> TASK DETAILS
Leave out each picture. Repeat everything else in the records exactly.
[[ INPUT RECORDS, beginning ]]
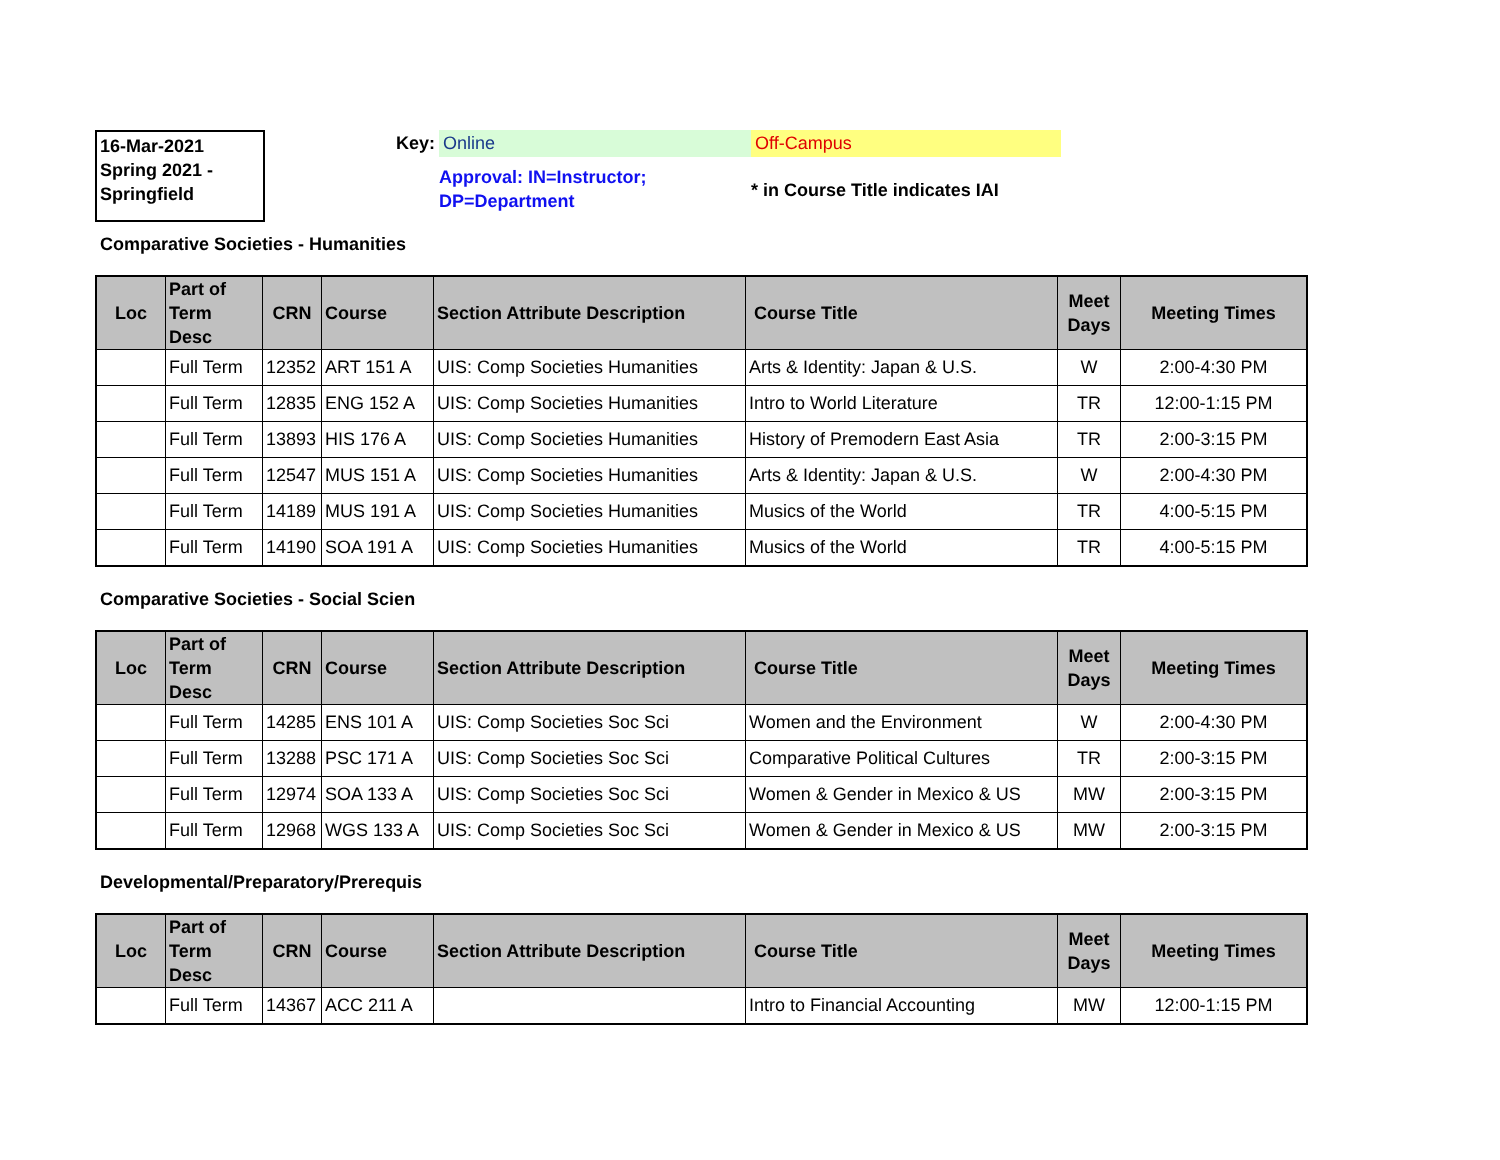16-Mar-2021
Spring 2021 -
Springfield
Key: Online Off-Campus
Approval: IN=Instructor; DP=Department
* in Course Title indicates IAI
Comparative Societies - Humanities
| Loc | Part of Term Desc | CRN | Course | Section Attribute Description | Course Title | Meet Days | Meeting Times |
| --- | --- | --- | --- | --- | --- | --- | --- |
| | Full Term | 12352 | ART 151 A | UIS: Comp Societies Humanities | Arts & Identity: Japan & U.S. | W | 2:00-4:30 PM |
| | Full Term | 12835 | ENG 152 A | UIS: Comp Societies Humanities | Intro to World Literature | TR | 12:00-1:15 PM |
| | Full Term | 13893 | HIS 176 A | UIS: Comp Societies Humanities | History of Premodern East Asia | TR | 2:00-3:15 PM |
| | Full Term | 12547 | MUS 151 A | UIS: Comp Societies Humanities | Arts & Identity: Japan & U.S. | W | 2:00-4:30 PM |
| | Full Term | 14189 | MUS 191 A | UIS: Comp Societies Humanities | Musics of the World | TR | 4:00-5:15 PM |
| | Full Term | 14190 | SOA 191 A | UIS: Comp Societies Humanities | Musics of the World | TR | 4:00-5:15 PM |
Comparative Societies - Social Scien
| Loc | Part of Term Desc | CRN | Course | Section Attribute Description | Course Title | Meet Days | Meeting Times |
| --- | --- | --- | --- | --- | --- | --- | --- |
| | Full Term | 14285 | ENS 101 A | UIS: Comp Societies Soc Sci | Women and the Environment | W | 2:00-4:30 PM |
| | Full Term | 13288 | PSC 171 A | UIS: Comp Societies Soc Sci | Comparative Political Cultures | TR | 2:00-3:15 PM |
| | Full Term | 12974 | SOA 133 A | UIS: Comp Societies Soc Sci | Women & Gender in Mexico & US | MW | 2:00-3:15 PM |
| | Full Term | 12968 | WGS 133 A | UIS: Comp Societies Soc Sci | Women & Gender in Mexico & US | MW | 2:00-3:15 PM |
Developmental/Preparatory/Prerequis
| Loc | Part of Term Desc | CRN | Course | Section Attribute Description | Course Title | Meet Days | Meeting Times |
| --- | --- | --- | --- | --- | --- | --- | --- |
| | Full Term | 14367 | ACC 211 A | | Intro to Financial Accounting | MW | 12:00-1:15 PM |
[[ INPUT RECORDS, end ]]
> TASK RESULT
16-Mar-2021
Spring 2021 -
Springfield
Key: Online Off-Campus
Approval: IN=Instructor; DP=Department
* in Course Title indicates IAI
Comparative Societies - Humanities
| Loc | Part of Term Desc | CRN | Course | Section Attribute Description | Course Title | Meet Days | Meeting Times |
| --- | --- | --- | --- | --- | --- | --- | --- |
| | Full Term | 12352 | ART 151 A | UIS: Comp Societies Humanities | Arts & Identity: Japan & U.S. | W | 2:00-4:30 PM |
| | Full Term | 12835 | ENG 152 A | UIS: Comp Societies Humanities | Intro to World Literature | TR | 12:00-1:15 PM |
| | Full Term | 13893 | HIS 176 A | UIS: Comp Societies Humanities | History of Premodern East Asia | TR | 2:00-3:15 PM |
| | Full Term | 12547 | MUS 151 A | UIS: Comp Societies Humanities | Arts & Identity: Japan & U.S. | W | 2:00-4:30 PM |
| | Full Term | 14189 | MUS 191 A | UIS: Comp Societies Humanities | Musics of the World | TR | 4:00-5:15 PM |
| | Full Term | 14190 | SOA 191 A | UIS: Comp Societies Humanities | Musics of the World | TR | 4:00-5:15 PM |
Comparative Societies - Social Scien
| Loc | Part of Term Desc | CRN | Course | Section Attribute Description | Course Title | Meet Days | Meeting Times |
| --- | --- | --- | --- | --- | --- | --- | --- |
| | Full Term | 14285 | ENS 101 A | UIS: Comp Societies Soc Sci | Women and the Environment | W | 2:00-4:30 PM |
| | Full Term | 13288 | PSC 171 A | UIS: Comp Societies Soc Sci | Comparative Political Cultures | TR | 2:00-3:15 PM |
| | Full Term | 12974 | SOA 133 A | UIS: Comp Societies Soc Sci | Women & Gender in Mexico & US | MW | 2:00-3:15 PM |
| | Full Term | 12968 | WGS 133 A | UIS: Comp Societies Soc Sci | Women & Gender in Mexico & US | MW | 2:00-3:15 PM |
Developmental/Preparatory/Prerequis
| Loc | Part of Term Desc | CRN | Course | Section Attribute Description | Course Title | Meet Days | Meeting Times |
| --- | --- | --- | --- | --- | --- | --- | --- |
| | Full Term | 14367 | ACC 211 A | | Intro to Financial Accounting | MW | 12:00-1:15 PM |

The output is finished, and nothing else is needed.